### SELECTED TEXT
"""
Exercise: Protobuf Parsing

In this exercise, you will build a parser for the protobuf binary encoding. Don’t worry, it’s simpler than it seems! This illustrates a common parsing pattern, passing slices of data. The underlying data itself is never copied.

Fully parsing a protobuf message requires knowing the types of the fields, indexed by their field numbers. That is typically provided in a proto file. In this exercise, we’ll encode that information into match statements in functions that get called for each field.
"""
### GIVEN INFORMATION
"""
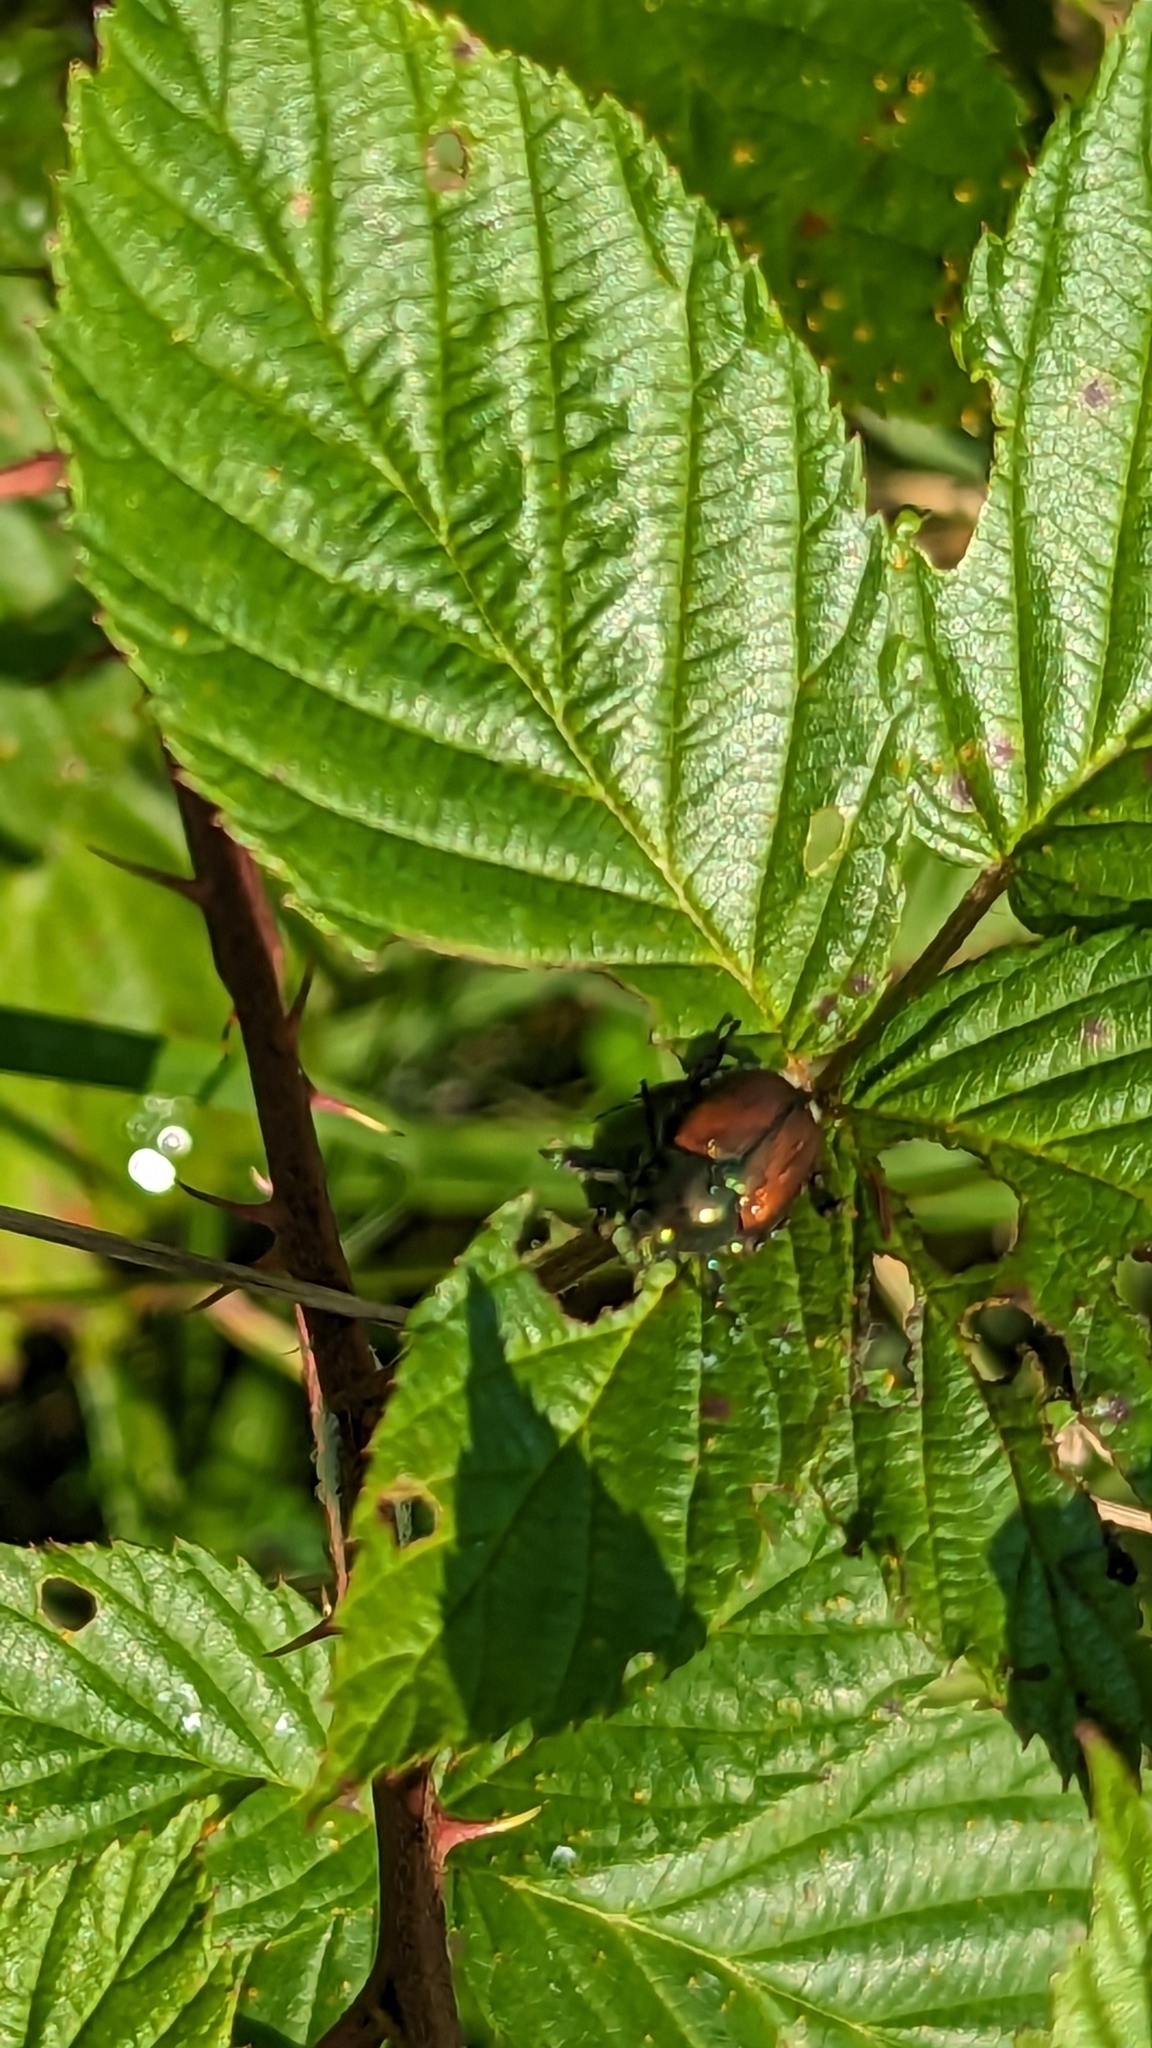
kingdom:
"""
### SHORT PROBLEM 1
Answer these from the protobuf parsing text, each on its own line marked like the question:
(a) What common parsing pattern does the exercise illustrate?
(b) Where is the information on field types typically provided?
(c) In this exercise, into what is that information encoded?
### SHORT PROBLEM 2
Reproduce the stretch of the protobuf parsing text from "Exercise: Protobuf Parsing" through "for each field." word for word.
### SHORT PROBLEM 3
Write out each sentence of the protobuf parsing text's paragraph that opens with "In this exercise, you will build", one per line.

### RESULT 1
(a) Passing slices of data.
(b) In a proto file.
(c) Into match statements in functions that get called for each field.

### RESULT 2
Exercise: Protobuf Parsing

In this exercise, you will build a parser for the protobuf binary encoding. Don’t worry, it’s simpler than it seems! This illustrates a common parsing pattern, passing slices of data. The underlying data itself is never copied.

Fully parsing a protobuf message requires knowing the types of the fields, indexed by their field numbers. That is typically provided in a proto file. In this exercise, we’ll encode that information into match statements in functions that get called for each field.

### RESULT 3
In this exercise, you will build a parser for the protobuf binary encoding.
Don’t worry, it’s simpler than it seems!
This illustrates a common parsing pattern, passing slices of data.
The underlying data itself is never copied.